14 de octubre de 2012

Kamikaze


'Kamikaze' significa en japonés viento divino. No está mal nominado este cóctel, ya que si te bebes media docena de 'kamikazes' te puede entrar un siroco que te dé una ganas irrefrenables de cargar contra el camión de la basura con una bombona de butano al hombro y al grito de 'banzai'. Es uno de esos tragos ante los que conviene ser previsor: si se augura que van a caer unos cuantos es conveniente apuntar antes con letra bien legible la dirección de casa para dársela en su momento al taxista.

El 'kamikaze' es uno de los numerosos cócteles con el vodka como protagonista. Parece ser que tuvo su origen en las playas de California entre la muchachada aficionada a cabalgar olas, que sabría mucho sobre los Beach Boys y los bikinis de Ann Margret, pero no de cócteles.

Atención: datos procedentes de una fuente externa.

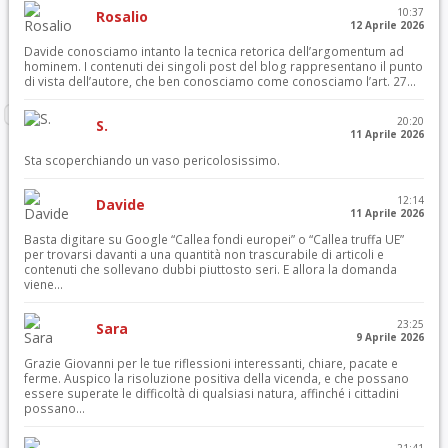
10:37
Rosalio
12 Aprile 2026
Davide conosciamo intanto la tecnica retorica dell’argomentum ad
hominem. I contenuti dei singoli post del blog rappresentano il punto
di vista dell’autore, che ben conosciamo come conosciamo l’art. 27...
20:20
S.
11 Aprile 2026
Sta scoperchiando un vaso pericolosissimo.
12:14
Davide
11 Aprile 2026
Basta digitare su Google “Callea fondi europei” o “Callea truffa UE”
per trovarsi davanti a una quantità non trascurabile di articoli e
contenuti che sollevano dubbi piuttosto seri. E allora la domanda
viene...
23:25
Sara
9 Aprile 2026
Grazie Giovanni per le tue riflessioni interessanti, chiare, pacate e
ferme. Auspico la risoluzione positiva della vicenda, e che possano
essere superate le difficoltà di qualsiasi natura, affinché i cittadini
possano...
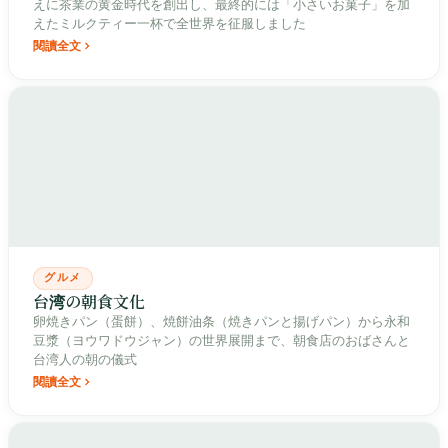
えに茶業の黄金時代を創出し、最終的には「小さいお菓子」を加
えたミルクティー一杯で全世界を征服しました
閱讀全文
グルメ
台湾の朝食文化
卵焼きパン（蛋餅）、焼餅油条（焼きパンと揚げパン）から永和
豆漿（ヨウワドウジャン）の世界展開まで、朝食店のおばさんと
台湾人の朝の儀式
閱讀全文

El vodka es una bebida que está bien para los cosacos de la estepa, no tiene más que alcohol, no sabe a nada. Así que, claro, combina bien hasta con la leche condensada. Y es dañino y traicionero: si te pasas con él te corta las piernas como un puñetazo en el hígado. Me sucedió esto con un conocido director de cine cuyo nombre no revelaré para no empeorar su reputación. Comimos juntos en un restaurante ruso que había en la plaza de la Paja, en Madrid. Al cineasta se le ocurrió la idea de que regáramos la comida sólo con vodka, le parecía más auténtico. Como soy un chisgarabís, acepté. Nos soplamos botella y media de Stolichnaya helado. Vasito a vasito que nos iban encadenando invisiblemente a las sillas. Tras pagar la cuenta, no nos sentíamos demasiado trompas, pero al ir a levantarnos, volvimos a sentarnos. Lo intentamos de nuevo; fue un buen intento.

Los rusos, como tienen por costumbre, fueron amables: nos dejaron quedarnos un par de horas más en vez de arrastrarnos hasta la calle y nos pusieron el samovar en la mesa para que nos ahogáramos en té. Pasado ese tiempo, recuperamos la posición bípeda y atinamos con la puerta a la primera. Para el habla, tardamos algo más.